I am a film buff who is always on the lookout for interesting films. I read your September issue on movies with black and Asian characters. Seemed interesting, but I didn't have any interest in seeking out movies just for their black-Asian cast. Then, quite accidentally, I found some other films with black and Asian characters while surfing the web for movie reviews.
Now what really caught my attention is not the black-Asian combination of the cast, but rather, the reactions of certain reviewers. For example, I came across a review for a black-Asian cast movie Brother that wasn't featured on your site. Anyway, a reviewer on Amazon.com described the movie as "another Romeo Must Die", "another Rush Hour", using strongly negative language. It seemed the only reason for the scathing remarks in that particular section of the review was a presence of black-Asian pair of friends in the movie. Some more positive reviews also compared Brother against Rush Hour, simply because of the Black and Asian characters.
I went and saw Brother, and found that it had little in common with Romeo Must Die or Rush Hour. The films belonged to different genres and were designed to elicit different responses from audiences. Sure, the film is not without flaws, and the 1st negative reviewer was right on some of them, but the legitimate flaws have nothing to do with the black-Asian combination.
The way the reviewer put it, it sounds like a black-Asian cast is trite and overused. There are many other movies with multiracial casts: In the past there were many white hero-black/Native American/Asian sidekick movies, and today there are many white man-Latina/Asian woman romantic movies, but I have never heard any of them being criticized as having a cliched racial combination. For example, Miss Saigon, Good Morning Vietnam and Heaven and Earth all feature white American man-Vietnamese woman couples, but I've never heard Heaven and Earth being described as another Good Morning Vietnam, or Miss Saigon being described as another Heaven and Earth, because these are very different films. In fact, reviewers seldom mention the race of characters unless it is relevant to the plot.
And in the case of Brother, the black-Asian combination isn't key to the plot, it could just as easily have been white-Asian or anything-Asian. So why are black and Asian character combinations singled out for special opprobrium?

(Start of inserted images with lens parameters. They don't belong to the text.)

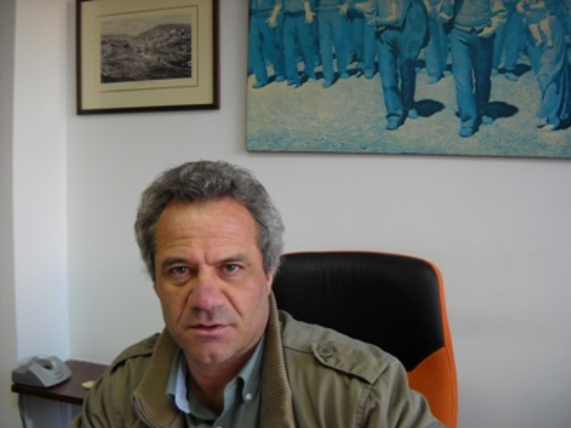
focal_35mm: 41
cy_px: 214
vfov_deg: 35.1
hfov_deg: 45.8
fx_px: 676
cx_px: 286
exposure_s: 1/60
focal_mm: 6.72
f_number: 3.1
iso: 191
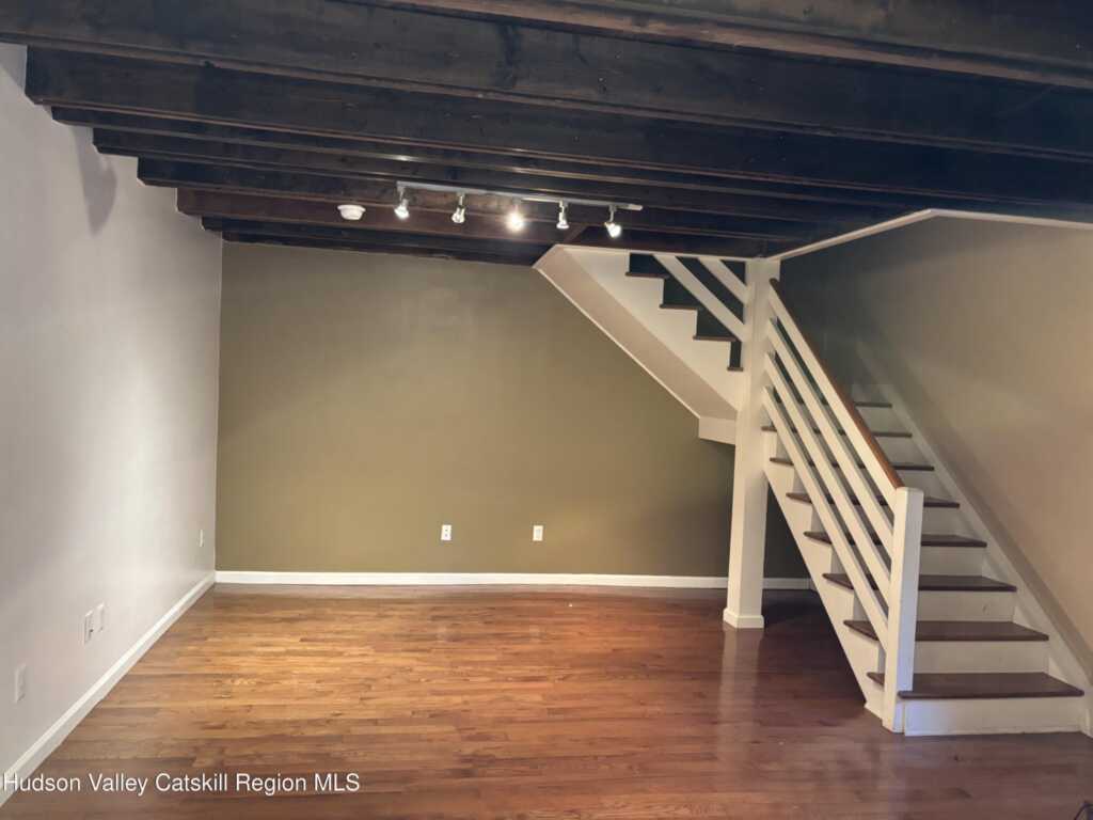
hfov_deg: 67.3
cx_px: 546
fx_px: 821
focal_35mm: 26
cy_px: 410
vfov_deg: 53.1
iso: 400
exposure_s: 1/40
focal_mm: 5.96
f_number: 1.6
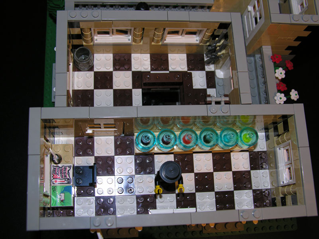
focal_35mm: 43
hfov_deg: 43.9
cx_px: 160
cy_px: 120
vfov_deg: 33.6
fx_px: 396
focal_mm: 11
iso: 50
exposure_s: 1/60.1
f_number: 2.9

I find this rather disturbing. Obviously, we do not know the race of the reviewer in question, but I wonder if there is some underlying prejudice which caused him to react so fiercely. This has me thinking about another possibly quite unrelated issue - for some strange reason some white people don't like to see non-whites having positive interracial relationships with each other. But I will write more about that in a separate message.